_Selected text_
This heading selects values of the reaction coordinate which define hypersurfaces in the phase space of the system. The reaction coordinate is calculated from the configuration (potentially including velocities) in way which is inherently system-dependent; example means of doing this are found in the various ‘harness’ scripts.

lambda1 = 1.0
lambda2 = 2.0

The variables ‘lambda1’, ‘lambda2’ . . . etc set the positions of the non-boundary interfaces. RC values λ ≤ lambda2, λ > lambda1 are considered to be in the ‘λ1 − λ2 ’ region.

borderA = 10
borderB = 15
lambda1 = 20
lambda2 = 20
.
.

This section is read for both SPRES and FFS, but has different meanings. Each entry sets the initial number of runs per interface - the number of shots made from within the region λN − λN +1 the first time that this region is found to contain a configuration. After the first shots from the region, the importance sampling component of the SPRES algorithm will then adjust this number up or down. In FFS, each entry sets the total number of shots which are required to reach the interface λN before beginning to make shots which themselves begin from this interface.

[auto_interfaces]
# use automatic interface placement
auto_interfaces = 0
# minimal distance between interfaces
auto_mindist = 0.001
# order parameter is integer
auto_lambda_is_int = 0
# maximum number of calculation steps for exploring runs
auto_max_steps = 10000
# number of trials
auto_trials = 20
# number of runs per newly placed interface (M_0-counter)
auto_runs = 30
# minimum fraction of desired points on last interface before starting explorer runs
auto_min_points = 0.95
# minimum acceptable estimated flux
auto_flux_min = 0.3
# maximum acceptable estimated flux
auto_flux_max = 0.6
# moveunit for the trial interface method
auto_moveunit = 0.25
# use exploring scouts method. Clients must support this by returning max(reaction_coordinate).
auto_histo = 0

You can start as many clients as you want by repeating the following command:

cd client
python main_client.py -c client-sample.conf

The executable and the harness script for the simulation are thereby specified in the configuration file:

[general]
# the host to connect to
host = localhost
# the port to listen on
port = 10000
# ssh tunnel
ssh_tunnel = 0
# ssh tunnelcommand
ssh_tunnelcommand = ssh -N -L 10000:localhost:10000 tunneluser@tunnelhost
# refuse to accept new jobs after timeout(hours)
timeout = 0.0
# the executable which should be called (no quotes!)
executable = /usr/bin/espresso
# the harness to use,
# location of the harness dir where the 'job_script' is located (no quotes!)
harness = ../harnesses/espresso
# give number of lines to expect in first line of input fifo to simulation
nlines_in = 0
# set niceness of executable, 0 = disable
nice_job = 0

The client program has been kept as simple and lightweight as possible. Its function is to start a simulation program, relay initial coordinates from the server program to the simulation program, then collect outputs and return them to the server.

When you are running clients over the network for the first time, it is easy to check that you have the correct address and port for the server, first start the server, then go to the client machine and type:

echo -n “hello” | netcat mycomputer.uni.edu 10000

where “mycomputer.uni.edu” is the address of the machine running the server program and “10000” is the port. If you have the right address, then the server should interpret the “hello” as a client trying to connect, and print something to screen. If nothing happens, check the address of the server machine using ifconfig.

_Raw data_

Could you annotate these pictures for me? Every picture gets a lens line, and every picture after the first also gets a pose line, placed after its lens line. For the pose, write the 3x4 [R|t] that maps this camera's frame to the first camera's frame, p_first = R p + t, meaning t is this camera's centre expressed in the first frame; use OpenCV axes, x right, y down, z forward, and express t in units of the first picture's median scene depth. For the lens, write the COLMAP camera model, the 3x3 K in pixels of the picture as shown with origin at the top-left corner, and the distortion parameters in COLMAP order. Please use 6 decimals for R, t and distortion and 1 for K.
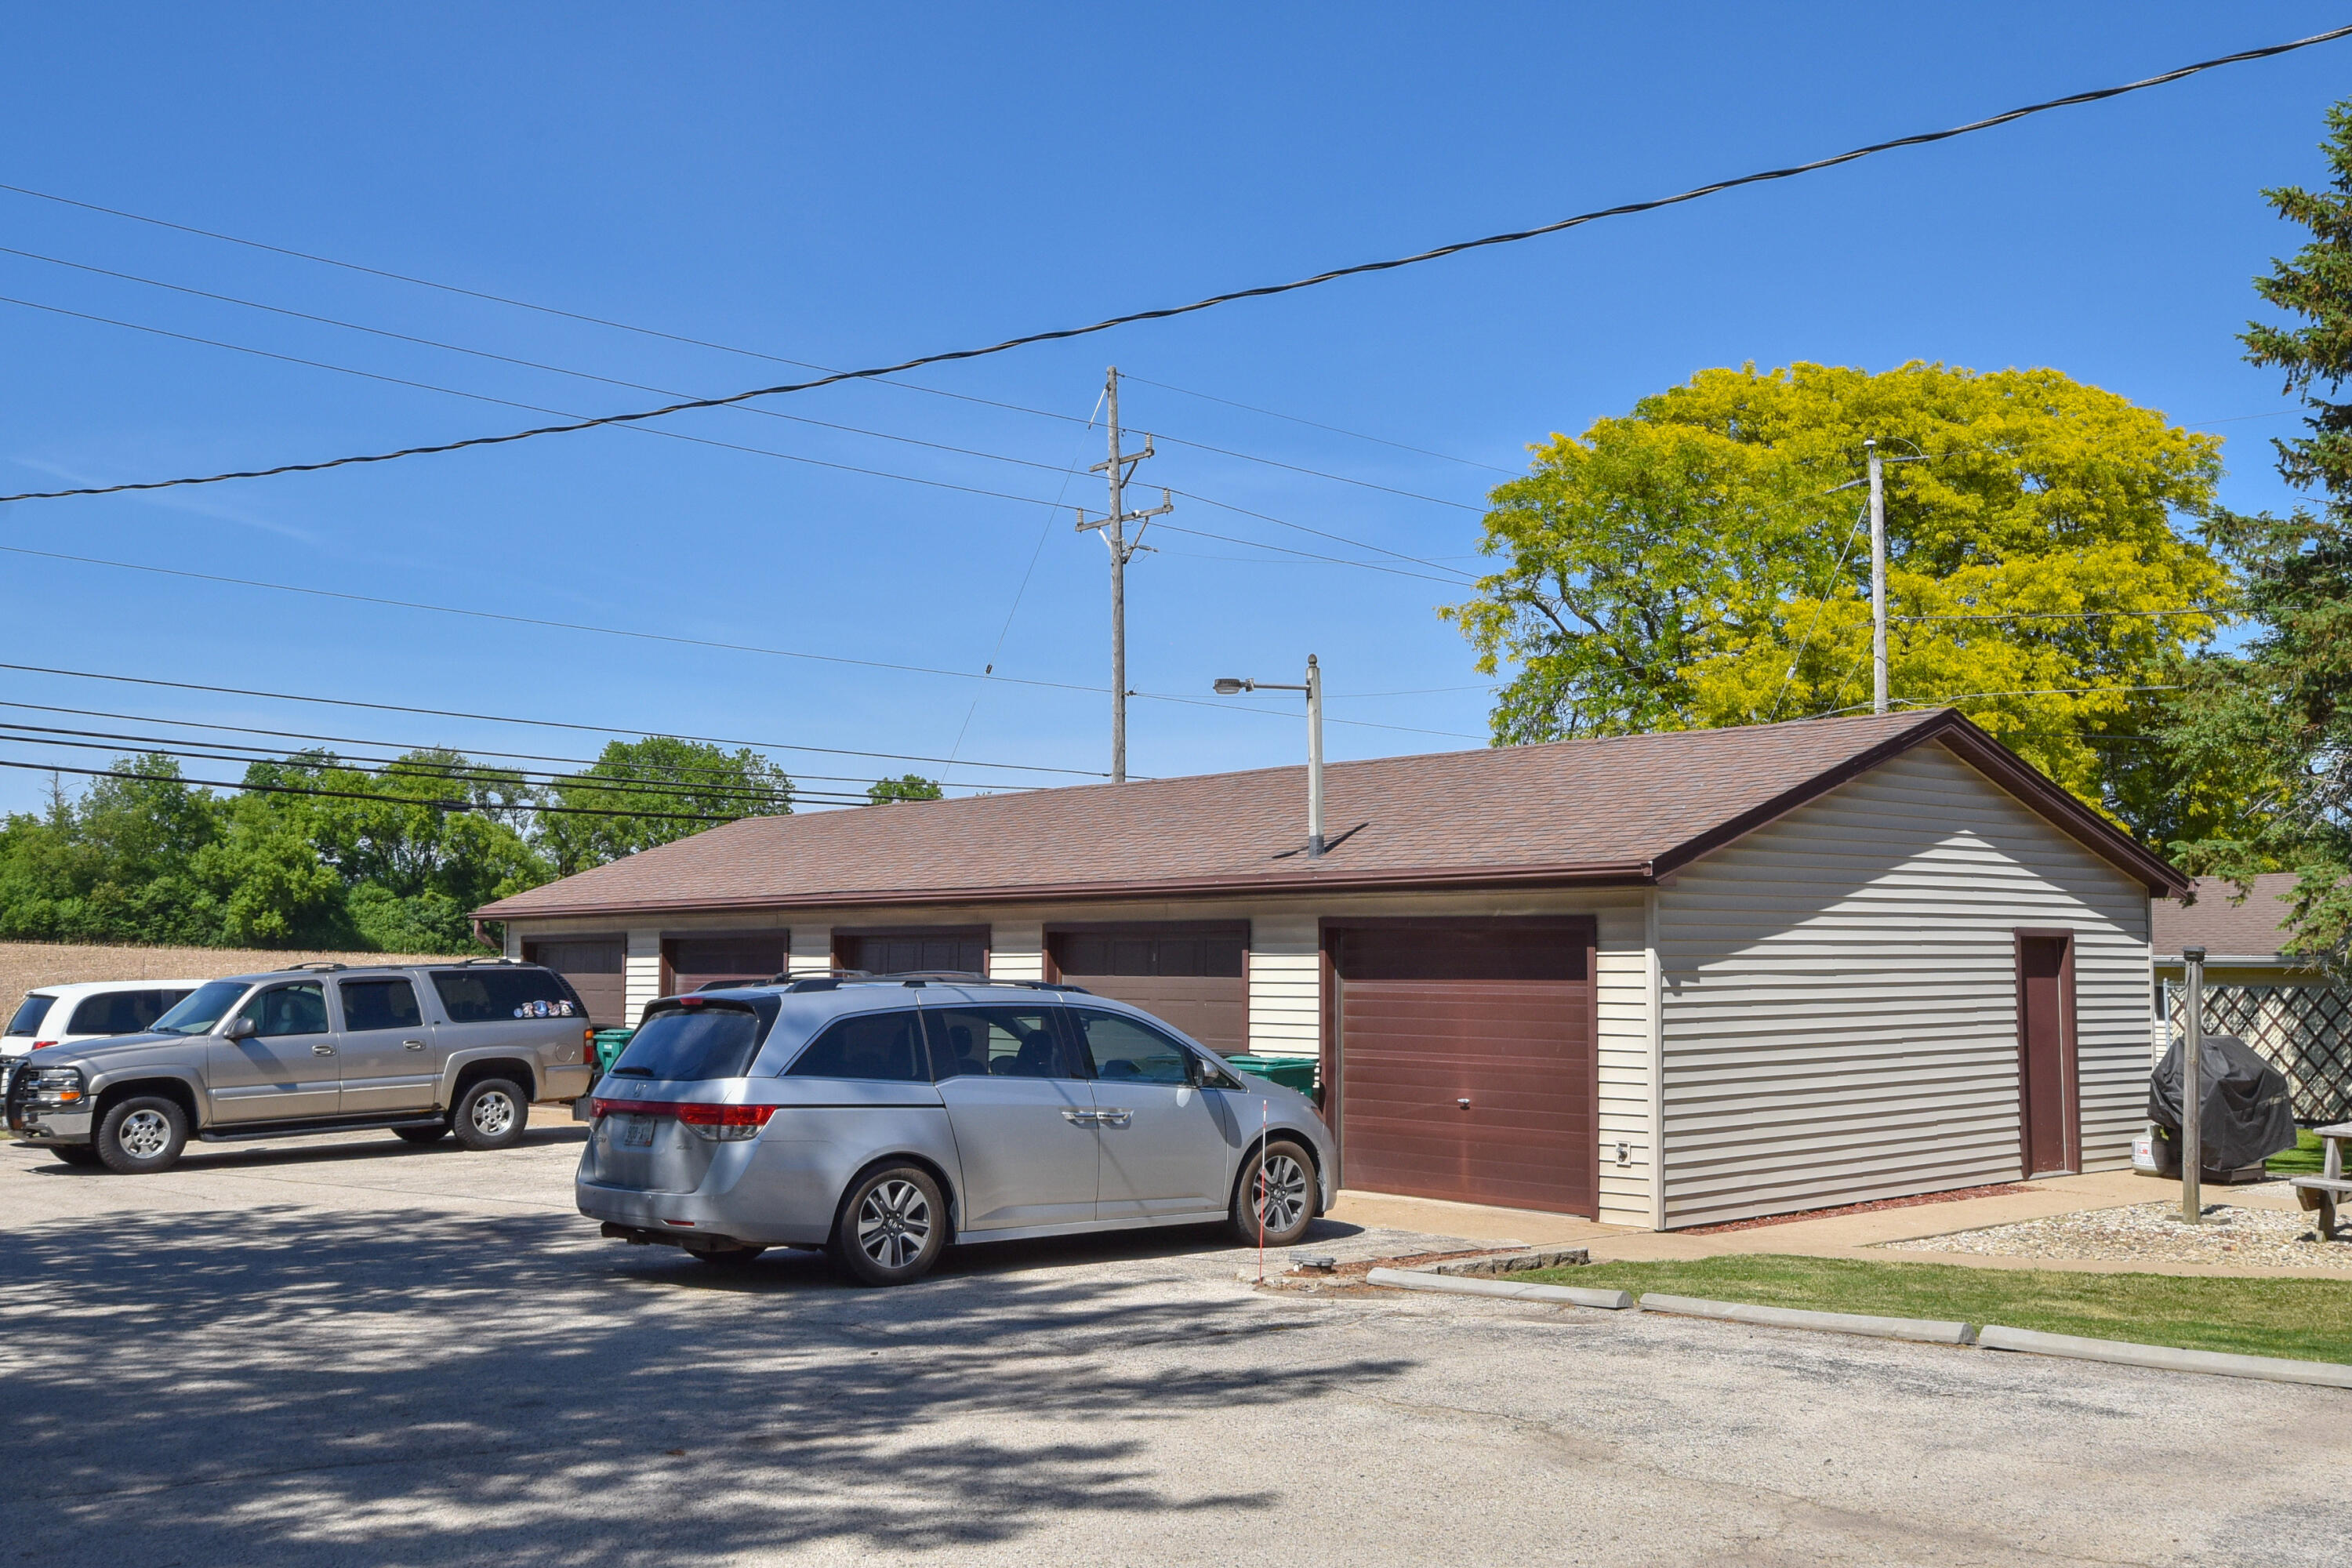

_Tasks_
1. In the configuration guide, which command should be used to check the server machine's address if nothing happens?
2. Repeat the part of the configuration guide that begins at the words "The executable and" and stops after the words "jobs after timeout(hours)".
The lines above are material separate from the configuration guide.

_Results of the exercise_
1. ifconfig

2.
The executable and the harness script for the simulation are thereby specified in the configuration file:

[general]
# the host to connect to
host = localhost
# the port to listen on
port = 10000
# ssh tunnel
ssh_tunnel = 0
# ssh tunnelcommand
ssh_tunnelcommand = ssh -N -L 10000:localhost:10000 tunneluser@tunnelhost
# refuse to accept new jobs after timeout(hours)